Tus tareas.
1 - Copia el texto sobre los guías desde el tramo que empieza en "Fue una distracción" hasta terminar en "estos bustos parlantes.", y cambia "monasterio" por "convento".
2 - Responde con datos del texto sobre los guías:
(a) ¿Qué embates aguantó el lugar durante cientos de años?
(b) ¿Con qué animal se compara a los guías que cantan las excelencias del monumento?
(c) ¿Con qué otra figura se compara a un guía?

Texto de referencia.
Fue una distracción imposible de evitar, por cuanto el monasterio se ve con guía o no se ve, y que hacía muy difícil apreciar la belleza de un lugar que durante cientos de años aguantó el embate de musulmanes, desamortizadores y arquitectos sin escrúpulos, pero que ahora se ahoga cada tarde en la cháchara mecánica de estos bustos parlantes.

Muchos guías turísticos en España reviven lo peor de la educación de nuestra infancia. Cantan las excelencias del monumento o del edificio de turno como loros, trufan su perorata de términos arquitectónicos o escultóricos que saben en muchos casos incomprensibles para su audiencia y casi nunca ponen en contexto sus comentarios sobre arcos de medio punto, capiteles jónicos o contrafuertes y arbotantes góticos. Un guía, como un profesor, puede ser más o menos brillante, pero debe intentar transmitir la belleza y el alma del sitio que muestran. Pienso en Ortega y Gasset.

Listado adjunto.
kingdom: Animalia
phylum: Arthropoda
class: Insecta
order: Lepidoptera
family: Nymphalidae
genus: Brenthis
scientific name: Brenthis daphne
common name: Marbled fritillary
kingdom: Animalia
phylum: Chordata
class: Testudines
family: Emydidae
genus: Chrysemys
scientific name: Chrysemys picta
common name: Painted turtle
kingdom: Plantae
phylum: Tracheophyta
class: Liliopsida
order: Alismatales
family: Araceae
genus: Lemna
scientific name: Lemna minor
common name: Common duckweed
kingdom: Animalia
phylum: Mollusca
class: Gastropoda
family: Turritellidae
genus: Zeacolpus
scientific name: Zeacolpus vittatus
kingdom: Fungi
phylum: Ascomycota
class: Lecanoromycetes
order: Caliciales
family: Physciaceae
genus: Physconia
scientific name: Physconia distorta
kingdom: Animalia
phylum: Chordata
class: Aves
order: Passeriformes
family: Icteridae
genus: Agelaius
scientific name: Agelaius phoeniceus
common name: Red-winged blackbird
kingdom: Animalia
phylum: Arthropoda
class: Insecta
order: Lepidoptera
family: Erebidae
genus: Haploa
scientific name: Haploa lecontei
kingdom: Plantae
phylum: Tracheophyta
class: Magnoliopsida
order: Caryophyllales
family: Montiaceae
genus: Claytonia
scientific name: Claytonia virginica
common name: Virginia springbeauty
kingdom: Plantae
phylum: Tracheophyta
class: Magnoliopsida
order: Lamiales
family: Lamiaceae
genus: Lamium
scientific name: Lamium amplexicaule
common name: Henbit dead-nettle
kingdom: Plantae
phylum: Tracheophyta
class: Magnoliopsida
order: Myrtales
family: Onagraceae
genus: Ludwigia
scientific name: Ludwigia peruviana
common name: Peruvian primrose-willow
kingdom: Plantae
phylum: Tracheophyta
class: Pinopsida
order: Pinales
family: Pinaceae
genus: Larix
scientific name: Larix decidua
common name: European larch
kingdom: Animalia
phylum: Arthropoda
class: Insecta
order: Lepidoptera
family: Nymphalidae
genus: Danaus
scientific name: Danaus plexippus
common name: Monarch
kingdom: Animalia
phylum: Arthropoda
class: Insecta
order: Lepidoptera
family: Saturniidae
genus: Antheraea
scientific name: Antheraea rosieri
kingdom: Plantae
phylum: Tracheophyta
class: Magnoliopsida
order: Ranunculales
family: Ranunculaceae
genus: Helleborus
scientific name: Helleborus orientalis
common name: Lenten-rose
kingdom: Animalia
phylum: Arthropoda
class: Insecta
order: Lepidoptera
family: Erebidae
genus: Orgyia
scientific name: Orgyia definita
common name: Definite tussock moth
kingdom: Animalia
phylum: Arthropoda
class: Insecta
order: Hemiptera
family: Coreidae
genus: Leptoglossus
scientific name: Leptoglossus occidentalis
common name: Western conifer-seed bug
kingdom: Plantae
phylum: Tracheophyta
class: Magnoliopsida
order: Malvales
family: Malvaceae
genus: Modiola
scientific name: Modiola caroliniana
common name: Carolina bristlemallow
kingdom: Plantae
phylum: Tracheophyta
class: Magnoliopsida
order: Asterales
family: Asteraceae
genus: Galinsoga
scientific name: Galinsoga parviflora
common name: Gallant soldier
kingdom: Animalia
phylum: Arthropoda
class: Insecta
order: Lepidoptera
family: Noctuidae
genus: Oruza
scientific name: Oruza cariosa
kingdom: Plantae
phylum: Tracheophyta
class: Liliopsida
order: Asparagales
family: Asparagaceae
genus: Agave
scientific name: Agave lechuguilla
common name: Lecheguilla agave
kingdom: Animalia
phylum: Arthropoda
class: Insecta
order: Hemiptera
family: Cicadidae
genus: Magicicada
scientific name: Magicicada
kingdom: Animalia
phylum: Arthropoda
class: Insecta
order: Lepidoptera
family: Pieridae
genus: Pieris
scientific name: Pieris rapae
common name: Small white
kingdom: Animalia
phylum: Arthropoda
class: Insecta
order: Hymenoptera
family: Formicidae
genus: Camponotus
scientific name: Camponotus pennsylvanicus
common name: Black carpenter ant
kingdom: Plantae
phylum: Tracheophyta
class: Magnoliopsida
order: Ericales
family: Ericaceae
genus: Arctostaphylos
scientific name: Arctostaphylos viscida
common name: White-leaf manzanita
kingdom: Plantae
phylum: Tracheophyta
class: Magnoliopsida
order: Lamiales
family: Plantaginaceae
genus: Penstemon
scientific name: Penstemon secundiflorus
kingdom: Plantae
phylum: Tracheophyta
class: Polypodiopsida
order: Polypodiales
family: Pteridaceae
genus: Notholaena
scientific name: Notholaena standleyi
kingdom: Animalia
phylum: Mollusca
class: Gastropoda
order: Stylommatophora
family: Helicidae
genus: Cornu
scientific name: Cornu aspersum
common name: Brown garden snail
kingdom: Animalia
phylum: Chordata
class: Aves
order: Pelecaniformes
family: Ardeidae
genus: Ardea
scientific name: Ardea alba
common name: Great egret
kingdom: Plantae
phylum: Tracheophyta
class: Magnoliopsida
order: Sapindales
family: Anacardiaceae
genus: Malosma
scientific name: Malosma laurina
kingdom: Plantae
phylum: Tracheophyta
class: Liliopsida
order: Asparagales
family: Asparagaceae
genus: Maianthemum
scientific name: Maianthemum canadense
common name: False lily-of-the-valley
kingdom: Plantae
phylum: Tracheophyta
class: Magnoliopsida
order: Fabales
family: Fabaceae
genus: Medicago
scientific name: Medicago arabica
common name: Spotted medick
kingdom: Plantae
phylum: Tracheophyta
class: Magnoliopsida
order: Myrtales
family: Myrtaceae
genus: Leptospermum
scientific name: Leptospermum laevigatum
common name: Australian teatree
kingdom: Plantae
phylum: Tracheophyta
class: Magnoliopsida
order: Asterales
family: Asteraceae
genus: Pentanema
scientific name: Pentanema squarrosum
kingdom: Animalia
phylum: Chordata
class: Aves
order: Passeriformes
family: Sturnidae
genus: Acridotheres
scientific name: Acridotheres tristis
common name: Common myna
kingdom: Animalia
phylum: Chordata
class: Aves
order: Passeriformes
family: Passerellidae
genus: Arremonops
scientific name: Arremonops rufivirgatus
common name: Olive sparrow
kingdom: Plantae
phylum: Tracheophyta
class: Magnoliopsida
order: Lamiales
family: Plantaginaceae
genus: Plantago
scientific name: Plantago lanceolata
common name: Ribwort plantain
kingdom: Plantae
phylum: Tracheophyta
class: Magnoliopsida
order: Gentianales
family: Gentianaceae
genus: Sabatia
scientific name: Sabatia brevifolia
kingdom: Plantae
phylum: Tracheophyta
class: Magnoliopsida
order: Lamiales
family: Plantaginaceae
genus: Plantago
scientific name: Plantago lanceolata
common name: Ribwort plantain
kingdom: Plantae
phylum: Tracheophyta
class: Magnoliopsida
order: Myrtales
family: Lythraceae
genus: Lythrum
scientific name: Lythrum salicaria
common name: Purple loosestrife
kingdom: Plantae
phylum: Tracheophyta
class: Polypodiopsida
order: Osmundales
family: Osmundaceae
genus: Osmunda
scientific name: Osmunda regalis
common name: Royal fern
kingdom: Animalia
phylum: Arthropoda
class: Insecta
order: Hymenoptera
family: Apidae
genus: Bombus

Resultados.
1 -
Fue una distracción imposible de evitar, por cuanto el convento se ve con guía o no se ve, y que hacía muy difícil apreciar la belleza de un lugar que durante cientos de años aguantó el embate de musulmanes, desamortizadores y arquitectos sin escrúpulos, pero que ahora se ahoga cada tarde en la cháchara mecánica de estos bustos parlantes.

2 -
(a) El de musulmanes, desamortizadores y arquitectos sin escrúpulos.
(b) Con loros.
(c) Con un profesor.